Asia rivals to meet again in Omaha women's final

Celine Stucki / WCF

Japan and Korea set up re-match of their recent Pacific-Asia Championships final

Sunday’s women’s final of the Curling World Cup second leg in Omaha will be an all-Asian affair after Korea and Japan both secured top spot in their respective groups with a game to spare.

Japan’s Team Satsuki Fujisawa led Group B by three points from Team Muirhead going into the day’s second session. Their 8-2 victory over China, secured thanks to two scores of three in the second and fourth ends, put them in a very strong position.

They then had to hope that Sweden would beat Scotland on Sheet A in the same session – and so it came to pass. Team Muirhead were behind from the very start as the Olympic and European champions made three successive steals of one. A further three for the Swedes in the sixth end put the result beyond doubt; 7-2 the final score.

After the game, Japanese third Chinami Yoshida said she was "so excited" about the prospect of competing for the $USD 20,000 winners' cheque as well as a place in May's Grand Final in Beijing.

Japan's joy was tempered slightly by losing their evening-session match 5-2 against Scotland, and with it their unbeaten record in the group stage.

The final with Korea is a repeat of the recent Pacific-Asia Curling Curling Championships final in Gangneung, in which Korea dramatically stole three in the final end to earn a 12-8 victory.

“Obviously we lost the Pacific-Asia final to the same team, so we are looking forward to playing against them again,” said Yoshida. "Everybody was looking forward to the Curling World Cup before the season and we wanted to show the great game of curling to our fans.”

Korea’s final berth was sealed while they weren’t even on the ice. They had beaten Canada’s Team Tracy Fleury in the day’s opening session to knock them out of the competition, but it was only when United States’ Team Jamie Sinclair lost 9-4 to Russia in the second session that Korea’s progress was confirmed.

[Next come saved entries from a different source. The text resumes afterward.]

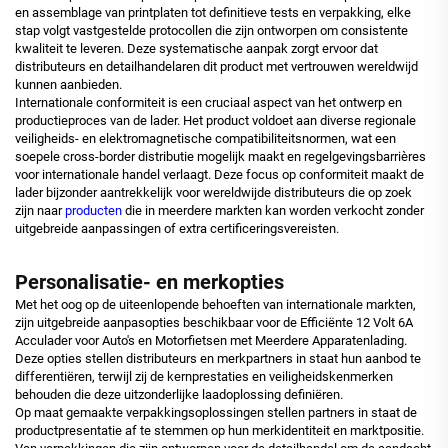
en assemblage van printplaten tot definitieve tests en verpakking, elke
stap volgt vastgestelde protocollen die zijn ontworpen om consistente
kwaliteit te leveren. Deze systematische aanpak zorgt ervoor dat
distributeurs en detailhandelaren dit product met vertrouwen wereldwijd
kunnen aanbieden.
Internationale conformiteit is een cruciaal aspect van het ontwerp en
productieproces van de lader. Het product voldoet aan diverse regionale
veiligheids- en elektromagnetische compatibiliteitsnormen, wat een
soepele cross-border distributie mogelijk maakt en regelgevingsbarrières
voor internationale handel verlaagt. Deze focus op conformiteit maakt de
lader bijzonder aantrekkelijk voor wereldwijde distributeurs die op zoek
zijn naar
producten
die in meerdere markten kan worden verkocht zonder
uitgebreide aanpassingen of extra certificeringsvereisten.
Personalisatie- en merkopties
Met het oog op de uiteenlopende behoeften van internationale markten,
zijn uitgebreide aanpasopties beschikbaar voor de Efficiënte 12 Volt 6A
Acculader voor Auto's en Motorfietsen met Meerdere Apparatenlading.
Deze opties stellen distributeurs en merkpartners in staat hun aanbod te
differentiëren, terwijl zij de kernprestaties en veiligheidskenmerken
behouden die deze uitzonderlijke laadoplossing definiëren.
Op maat gemaakte verpakkingsoplossingen stellen partners in staat de
productpresentatie af te stemmen op hun merkidentiteit en marktpositie.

With the pressure off, Korea later lost 7-4 to Russia in the evening session, so actually finished level with Canada on 12 points at the top of Group A. Their 2/0 head-to-head record ultimately sent them through.

Skip Kim was undeterred, saying: "We will monitor our mistakes in tonight's game and we will try not to repeat them and pay more attention in the final. Just joining the World Cup is really an honour for us but if we can finish first we will be very, very happy."

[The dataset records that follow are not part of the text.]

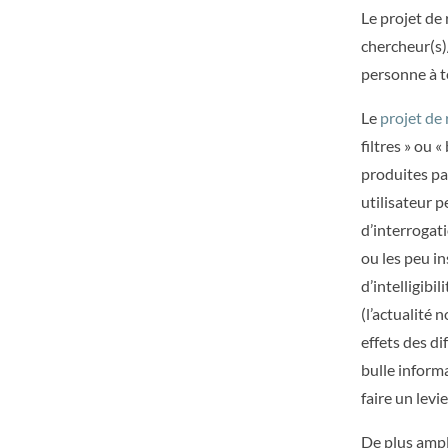
Le projet de
chercheur(s)
personne à t
Le
projet d
filtres » ou 
produites pa
utilisateur 
d’interrogati
ou les peu i
d’intelligibi
(l’actualité
effets des di
bulle informa
faire un levi
De plus ampl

That earlier defeat for Team Sinclair rested on a shock six-ender for Russia just before the interval. Sinclair’s attempted draw, with five Russian shot stones in the house, was far too heavy, allowing Alina Kovaleva a simple draw to post six.

That was Russia’s first win of the week - and they later added another against Korea. Their third, Galina Arsenkina, expressed her relief: "It's really good, finally we've got it and we've got smiles on our faces!" she said. "This is a step back [in progress], the end of the Europeans and now, but we just keep trying to end this 'black line' and hope that [our form] will be better soon.

"Omaha has been really nice, especially compared to St Petersburg where it is always cloudy and rain. We enjoyed meeting the Russian fans here. We talked a lot and they are our biggest fans now!"

Those early results made the evening’s final group matches rather immaterial, but Team Hasselborg managed to finish with a 3/3 record by beating China 8-3 and Team Fleury also finished with something of a flourish by winning the North American duel with Team Sinclair 7-4.